Królowa Elżbieta właśnie uczestniczyła w swoim pierwszym solo królewskim zaręczynach od śmierci Książę Filip, i chociaż jej mąż nie mógł być fizycznie u jej boku, monarcha upewnił się, że jego obecność nadal tam jest.
W sobotę rano królowa odwiedziła HMS Queen Elizabeth Królewskiej Marynarki Wojennej — lotniskowiec nazwany jej imieniem — w Portsmouth, ubrany w czerwony płaszcz, dopasowany kapelusz i broszkę, która składała hołd Filipowi, który był również marynarzem weteran.
Według Ludzienosiła broszkę "Skarabeusz", która była prezentem od jej zmarłego męża. Filip podarował jej złotą odznakę z rubinami i diamentami w 1966 roku, a królowa ostatnio nosiła ten znaczący dodatek na portrecie z okazji 70. rocznicy ślubu tej pary. W świetle sentymentalnego detalu jej stroju królowa Elżbieta pozostała w interesie na zaręczynach.
Podczas wycieczki weszła na pokład okrętu wojennego przed nadchodzącą światową trasą, zanim spotkała się z Royal Navy, Royal Air Force i Royal Marines, którzy będą służyć w podróży.
POWIĄZANE: Królowa świętowała swoje 95. urodziny z hołdem dla księcia Filipa
Następne dni Pogrzeb Filipa, królowa ją celebrowała 95 urodziny w zamku Windsor w okresie królewskiej żałoby, ale wkrótce potem wróciła do pracy, uczęszczając do niej pierwsze oficjalne zaręczyny z księciem Karolem i Camillą, księżną Kornwalii podczas otwarcia państwowego Parlament.

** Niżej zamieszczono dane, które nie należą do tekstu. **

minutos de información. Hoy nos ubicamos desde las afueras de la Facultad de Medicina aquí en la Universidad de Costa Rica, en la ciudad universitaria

„Rozumie, że ma zadanie do wykonania, a [Philip] chciałby, żeby się rozprawiła”, były doradca Pałacu wcześniej powiedziałLudzie. „Zrobiła to, kiedy wycofał się z życia publicznego”. Inny królewski informator dodał: „Nigdy nie abdykuje z powodu obowiązku i honoru, a służba publiczna jest w niej tak głęboka, jak to było dla niego”.